Friday, October 25, 2013

A History of Backstory

This week, we've been looking at where a story begins. It isn't long into the discussion that the question of backstory rears its head.

Often, where the story begins is lost in the netting of all the important bits that happened before the story began.

Writers are often accused of backstory dumping, particularly at the beginning of the novel. I say it isn't a problem that the writer wrote pages and pages of backstory. It's only a problem if the writer leaves those pages in the manuscript.

Why is backstory dumb and boring?

1) Because it's TMI about a character we don't love yet. Readers need to get to know the character before they want to know more and more and more about them. I'm reading Davita's Harp by Chaim Potok. There's a character called Mr. Dinn who appears throughout the novel, but it's only in the last 1/3 of the book that his character steps forward and takes a more central role. And it's in that last 1/3 of the book that Potok tells us what Mr. Dinn looks like. Before then, it didn't matter what he looked like. It only mattered what he did.

2) Because it's too easy to include all the stuff about a character's past that isn't relevant to the current story. If you'll allow me to quote myself: "Writers too often include story-irrelevant details in their
manuscript. Readers go cross-eyed soaking up all the details only to discover that, in the end, very few mattered to the story.

3) Because readers want to be haunted, not bombarded. If you think there is something in the backstory of your character that needs to be explored and understood, you're right. John Truby refers to it as ghost. The ethereal, gossamer ache of a single broken bone. The skilled writer touches that break once, twice, three times in the story. Each time the meaning of the bone deepens, shifts, haunts a little differently. When the story is done, it's that one ghost that stays with the reader.

The writer's task is to shift through time and pluck out the details that directly effect the story and forget the rest.

How can you tell if you've overwritten backstory?
How do you find the good bits?
Have you read a book recently that was bottom heavy with backstory?


5 comments:

V. Gingerich said...

Good post, love the "bottom heavy"!

I can see how this could so easily happen.

It's like when your coworker talks on and on about her kids, how cute it is when Tony chooses his own outfit and how funny he sounds when he tries to say "peanut butter."

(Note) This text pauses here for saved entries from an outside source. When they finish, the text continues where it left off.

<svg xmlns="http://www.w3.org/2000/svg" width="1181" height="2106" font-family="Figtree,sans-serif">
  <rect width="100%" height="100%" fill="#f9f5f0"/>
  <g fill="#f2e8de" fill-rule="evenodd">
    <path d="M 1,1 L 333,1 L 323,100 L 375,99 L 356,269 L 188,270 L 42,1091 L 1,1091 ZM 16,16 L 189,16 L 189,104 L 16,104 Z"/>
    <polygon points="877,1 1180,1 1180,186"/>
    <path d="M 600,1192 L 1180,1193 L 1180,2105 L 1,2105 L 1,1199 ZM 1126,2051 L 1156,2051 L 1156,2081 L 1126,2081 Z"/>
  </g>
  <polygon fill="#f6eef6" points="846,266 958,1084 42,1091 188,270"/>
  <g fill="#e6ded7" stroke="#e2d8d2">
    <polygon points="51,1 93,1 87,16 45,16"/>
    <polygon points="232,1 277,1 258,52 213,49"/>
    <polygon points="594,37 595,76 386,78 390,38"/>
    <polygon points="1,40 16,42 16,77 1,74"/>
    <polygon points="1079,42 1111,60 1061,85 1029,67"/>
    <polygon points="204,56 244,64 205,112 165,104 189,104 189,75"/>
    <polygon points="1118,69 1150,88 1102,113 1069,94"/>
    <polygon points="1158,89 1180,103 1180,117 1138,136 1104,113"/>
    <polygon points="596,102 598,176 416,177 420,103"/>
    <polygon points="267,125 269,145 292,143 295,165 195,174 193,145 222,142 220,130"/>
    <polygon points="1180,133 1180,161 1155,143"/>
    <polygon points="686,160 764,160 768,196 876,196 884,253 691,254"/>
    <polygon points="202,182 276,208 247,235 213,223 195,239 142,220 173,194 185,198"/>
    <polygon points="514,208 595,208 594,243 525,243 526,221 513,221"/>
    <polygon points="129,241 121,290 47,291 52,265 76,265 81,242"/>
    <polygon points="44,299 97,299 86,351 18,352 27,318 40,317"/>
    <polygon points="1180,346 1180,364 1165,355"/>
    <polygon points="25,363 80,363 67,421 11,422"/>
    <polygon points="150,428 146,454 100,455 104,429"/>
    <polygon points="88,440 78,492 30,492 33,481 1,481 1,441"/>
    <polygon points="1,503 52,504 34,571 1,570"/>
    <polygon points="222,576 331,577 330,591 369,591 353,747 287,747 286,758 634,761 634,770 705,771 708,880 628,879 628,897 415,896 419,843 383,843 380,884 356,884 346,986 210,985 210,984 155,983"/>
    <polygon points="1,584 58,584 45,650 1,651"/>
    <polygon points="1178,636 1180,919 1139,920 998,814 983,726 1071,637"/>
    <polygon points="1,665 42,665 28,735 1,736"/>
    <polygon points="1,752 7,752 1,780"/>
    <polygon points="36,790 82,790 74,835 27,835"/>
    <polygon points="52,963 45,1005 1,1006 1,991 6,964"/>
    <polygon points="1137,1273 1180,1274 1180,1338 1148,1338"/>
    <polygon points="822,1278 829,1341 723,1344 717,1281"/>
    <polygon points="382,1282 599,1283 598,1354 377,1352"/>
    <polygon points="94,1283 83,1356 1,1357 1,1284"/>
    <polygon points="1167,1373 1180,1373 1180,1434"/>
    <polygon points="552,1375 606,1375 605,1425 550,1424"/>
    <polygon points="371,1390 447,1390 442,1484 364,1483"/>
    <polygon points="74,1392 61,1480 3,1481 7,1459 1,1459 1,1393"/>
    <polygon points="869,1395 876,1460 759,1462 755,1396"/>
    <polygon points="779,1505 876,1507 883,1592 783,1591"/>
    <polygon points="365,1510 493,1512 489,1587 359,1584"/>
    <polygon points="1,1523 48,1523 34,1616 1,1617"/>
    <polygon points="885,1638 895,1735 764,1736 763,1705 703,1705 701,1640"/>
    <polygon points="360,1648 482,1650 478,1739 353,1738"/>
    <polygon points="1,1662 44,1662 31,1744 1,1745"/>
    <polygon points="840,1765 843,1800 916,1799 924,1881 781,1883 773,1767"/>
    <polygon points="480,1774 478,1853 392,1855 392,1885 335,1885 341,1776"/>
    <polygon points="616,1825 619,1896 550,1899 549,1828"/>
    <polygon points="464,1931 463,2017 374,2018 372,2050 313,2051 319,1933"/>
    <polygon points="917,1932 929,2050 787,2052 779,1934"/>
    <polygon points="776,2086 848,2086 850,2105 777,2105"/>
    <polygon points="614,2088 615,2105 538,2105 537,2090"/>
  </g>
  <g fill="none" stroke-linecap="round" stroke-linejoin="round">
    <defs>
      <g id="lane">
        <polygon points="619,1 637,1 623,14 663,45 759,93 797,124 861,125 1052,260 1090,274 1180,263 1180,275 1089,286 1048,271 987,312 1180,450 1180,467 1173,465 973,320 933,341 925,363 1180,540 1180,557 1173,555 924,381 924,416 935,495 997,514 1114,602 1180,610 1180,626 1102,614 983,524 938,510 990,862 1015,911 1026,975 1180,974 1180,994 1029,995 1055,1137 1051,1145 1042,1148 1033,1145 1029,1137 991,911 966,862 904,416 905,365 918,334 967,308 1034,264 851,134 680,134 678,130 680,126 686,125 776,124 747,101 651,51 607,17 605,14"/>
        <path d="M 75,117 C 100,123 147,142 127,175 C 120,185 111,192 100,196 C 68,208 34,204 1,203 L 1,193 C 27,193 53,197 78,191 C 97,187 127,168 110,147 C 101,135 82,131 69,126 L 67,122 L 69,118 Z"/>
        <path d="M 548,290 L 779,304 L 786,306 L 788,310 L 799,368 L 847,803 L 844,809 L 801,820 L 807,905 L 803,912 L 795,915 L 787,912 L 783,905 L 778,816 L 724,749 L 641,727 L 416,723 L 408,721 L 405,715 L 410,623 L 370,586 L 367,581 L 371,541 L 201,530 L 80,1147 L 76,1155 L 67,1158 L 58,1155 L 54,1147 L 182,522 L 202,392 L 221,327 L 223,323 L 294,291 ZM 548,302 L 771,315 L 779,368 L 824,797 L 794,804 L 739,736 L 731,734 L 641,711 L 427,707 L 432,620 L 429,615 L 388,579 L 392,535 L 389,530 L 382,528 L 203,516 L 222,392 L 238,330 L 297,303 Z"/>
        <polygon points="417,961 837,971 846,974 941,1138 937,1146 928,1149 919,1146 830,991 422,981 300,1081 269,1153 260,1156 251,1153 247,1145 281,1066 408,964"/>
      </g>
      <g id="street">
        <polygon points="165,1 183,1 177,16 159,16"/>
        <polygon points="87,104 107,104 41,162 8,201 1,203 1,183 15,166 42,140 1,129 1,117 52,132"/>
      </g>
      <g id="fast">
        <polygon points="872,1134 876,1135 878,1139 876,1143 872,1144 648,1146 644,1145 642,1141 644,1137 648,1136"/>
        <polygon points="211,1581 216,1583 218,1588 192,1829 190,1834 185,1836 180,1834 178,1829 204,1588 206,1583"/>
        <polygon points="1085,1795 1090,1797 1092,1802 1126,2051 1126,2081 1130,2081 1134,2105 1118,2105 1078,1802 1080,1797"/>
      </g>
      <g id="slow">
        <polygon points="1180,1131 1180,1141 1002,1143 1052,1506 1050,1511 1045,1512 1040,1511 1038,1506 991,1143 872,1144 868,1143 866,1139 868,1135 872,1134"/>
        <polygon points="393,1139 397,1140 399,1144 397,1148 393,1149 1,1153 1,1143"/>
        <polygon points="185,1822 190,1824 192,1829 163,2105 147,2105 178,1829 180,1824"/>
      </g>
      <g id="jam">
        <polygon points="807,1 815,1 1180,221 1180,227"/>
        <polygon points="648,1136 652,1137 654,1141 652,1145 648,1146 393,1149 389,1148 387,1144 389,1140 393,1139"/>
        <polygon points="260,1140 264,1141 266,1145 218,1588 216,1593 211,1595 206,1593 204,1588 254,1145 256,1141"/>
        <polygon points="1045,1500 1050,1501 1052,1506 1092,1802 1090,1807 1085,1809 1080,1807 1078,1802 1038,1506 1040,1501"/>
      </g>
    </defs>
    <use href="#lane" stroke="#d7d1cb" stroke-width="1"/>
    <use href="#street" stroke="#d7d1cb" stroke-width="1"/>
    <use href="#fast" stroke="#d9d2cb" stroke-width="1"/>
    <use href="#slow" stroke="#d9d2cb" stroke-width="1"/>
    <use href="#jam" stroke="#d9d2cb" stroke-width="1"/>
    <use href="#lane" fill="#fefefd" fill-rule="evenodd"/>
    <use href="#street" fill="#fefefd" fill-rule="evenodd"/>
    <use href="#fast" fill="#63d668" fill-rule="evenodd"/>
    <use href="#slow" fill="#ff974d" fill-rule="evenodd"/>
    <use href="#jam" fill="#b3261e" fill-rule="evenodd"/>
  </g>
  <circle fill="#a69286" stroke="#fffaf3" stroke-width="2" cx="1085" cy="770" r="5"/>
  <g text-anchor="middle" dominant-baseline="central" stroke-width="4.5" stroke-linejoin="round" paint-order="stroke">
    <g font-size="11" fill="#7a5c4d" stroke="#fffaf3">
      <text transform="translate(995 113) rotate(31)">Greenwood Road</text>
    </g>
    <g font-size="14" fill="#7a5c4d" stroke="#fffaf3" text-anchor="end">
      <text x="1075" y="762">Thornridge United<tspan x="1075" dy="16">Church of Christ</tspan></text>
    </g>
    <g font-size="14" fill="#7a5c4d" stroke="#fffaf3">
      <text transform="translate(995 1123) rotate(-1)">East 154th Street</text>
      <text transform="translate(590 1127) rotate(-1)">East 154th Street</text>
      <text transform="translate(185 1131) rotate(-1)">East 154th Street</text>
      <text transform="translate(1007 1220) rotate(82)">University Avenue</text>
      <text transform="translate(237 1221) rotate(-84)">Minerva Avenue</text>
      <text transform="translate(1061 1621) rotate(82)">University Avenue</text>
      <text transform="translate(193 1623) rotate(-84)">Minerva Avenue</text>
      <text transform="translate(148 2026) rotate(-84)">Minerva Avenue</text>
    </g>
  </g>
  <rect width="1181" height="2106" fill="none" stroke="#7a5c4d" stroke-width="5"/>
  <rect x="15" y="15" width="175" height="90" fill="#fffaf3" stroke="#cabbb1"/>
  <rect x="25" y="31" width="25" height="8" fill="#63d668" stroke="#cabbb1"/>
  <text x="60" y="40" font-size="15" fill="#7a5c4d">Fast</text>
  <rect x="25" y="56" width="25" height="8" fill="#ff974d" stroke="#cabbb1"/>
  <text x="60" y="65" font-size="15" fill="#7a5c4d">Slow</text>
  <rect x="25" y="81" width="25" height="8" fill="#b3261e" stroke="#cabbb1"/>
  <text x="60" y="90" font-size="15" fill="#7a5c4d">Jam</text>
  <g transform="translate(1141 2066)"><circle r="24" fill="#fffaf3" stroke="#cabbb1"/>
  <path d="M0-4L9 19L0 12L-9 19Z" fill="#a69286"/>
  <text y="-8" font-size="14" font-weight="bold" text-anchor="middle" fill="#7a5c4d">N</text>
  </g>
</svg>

When you're so in love with something, every tiny detail is amazing. When you haven't even seen the kid yet...um, can you maybe just finish that order so I can take it to Table 7 and then take my lunch break?

Bonnie Grove said...

Wanderer: Exactly! Bang on example. Thanks for that.

Debra E. Marvin said...

This reference to backstory as a ghost is very clear for me. (oh that sounded dumb, I don't mean spectral...)

I like to think of it as something floating around the edge of the page.
Thanks!

cherryodelberg said...

Tall order; but it must be done. "sift through time and pluck out the details that directly effect the story...." - and I agree - it's very freeing to write the entire backstory -and a matter that takes great finesse and excellence to cut it later.

Henrietta Frankensee said...

There is a saying, 'You can't write the beginning before you write the end." In my story there is a character that showed up at the end of the first draft and did the pivotal thrust to eliminate the bad guy. So in subsequent drafts I put him in wherever I could to create his backstory. Now I find the story is, at least in this present editing section, all about him!